Elena estaba acostumbrada a aquel escepticismo que rayaba en la estupefacción.
—La misma en carne y hueso —respondió—. Quizá incluso con unos cuantos kilos de más, ¿no le parece?
El cliente —Sebastian Thorpe III— se la quedó mirando sin disimulo, como nunca escrutaría a un hombre. No es que ella fuera susceptible ni nada de eso: era un hecho. Cada pequeño detalle de Thorpe apestaba a dinero: desde el «III» al final de su nombre hasta el traje diplomático cortado a medida, pasando por su complexión de niño rico con las mejillas sonrosadas, el cabello engominado hacia atrás a lo Wall Street, años ochenta o sus gemelos de experto inversor en bolsa.
Thorpe no dejó de examinarla con lo que alguien habría tenido que advertirle que era su mirada más fulminante.
—¿Quiere comprobar mi dentadura? —le propuso Elena. Y abrió bien la boca.
—¿Qué? No, por supuesto que no.
—¿Está seguro? También puedo darme la vuelta, si quiere. —Lo hizo—. Tal vez demasiado culo por aquí detrás, ¿no cree?
—Deje de hacer eso.
La oficina de Thorpe estaba decorada con un flagrante mal gusto y mucha quincalla anticuada, toda en blanco y cromado y con una piel de cebra en el centro del despacho, como si fuera a posar ante su captura. Mera fachada, nada de sustancia. Había una fotografía enmarcada sobre la mesa, una foto de boda en la que aparecía Thorpe, con esmoquin y una sonrisa de comemierda junto a una joven rubia de carnes prietas que probablemente se presentara a sí misma como «modelo de fitness» en Instagram.
—Es que viene usted muy bien recomendada —acertó a decir Thorpe a modo de explicación.

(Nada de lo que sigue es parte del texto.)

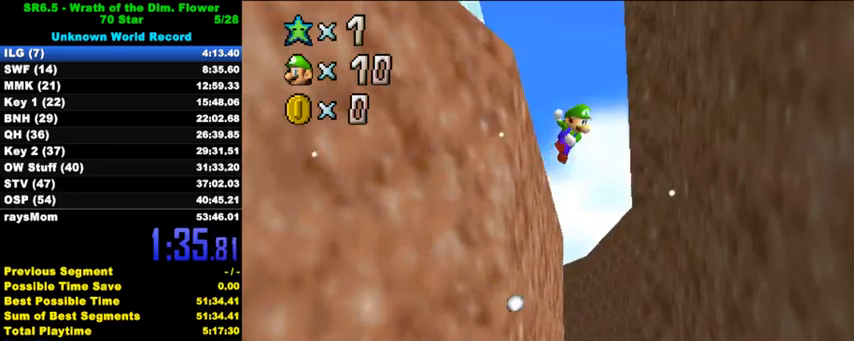
{"keys": ["left", "shift", "up"], "events": [[67, "up", "down"], [367, "shift", "up"], [400, "left", "down"], [400, "right", "up"], [400, "up", "up"], [433, "shift", "down"], [500, "up", "down"]]}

Lo que quería decir era que, por el dinero que le iba a costar, se esperaba a alguien con una imagen más cuidada, no una mexicana rolliza de apenas metro y medio en vaqueros de estilo mamá y calzado cómodo. Esos tíos oían un nombre hispano y esperaban ver a Penélope Cruz o a alguna bailarina de flamenco, no a alguien que les recordara a las criadas que venían a trabajar a su casa de la playa en verano.
—Gerald dice que es usted la mejor —añadió Thorpe.
—Y la más cara, así que vayamos al grano, ¿le parece? He oído que su hijo ha desaparecido.
Thorpe cogió el teléfono móvil, pasó el dedo y le mostró la pantalla.
—Este es Henry. Mi hijo. Tiene veinticuatro años.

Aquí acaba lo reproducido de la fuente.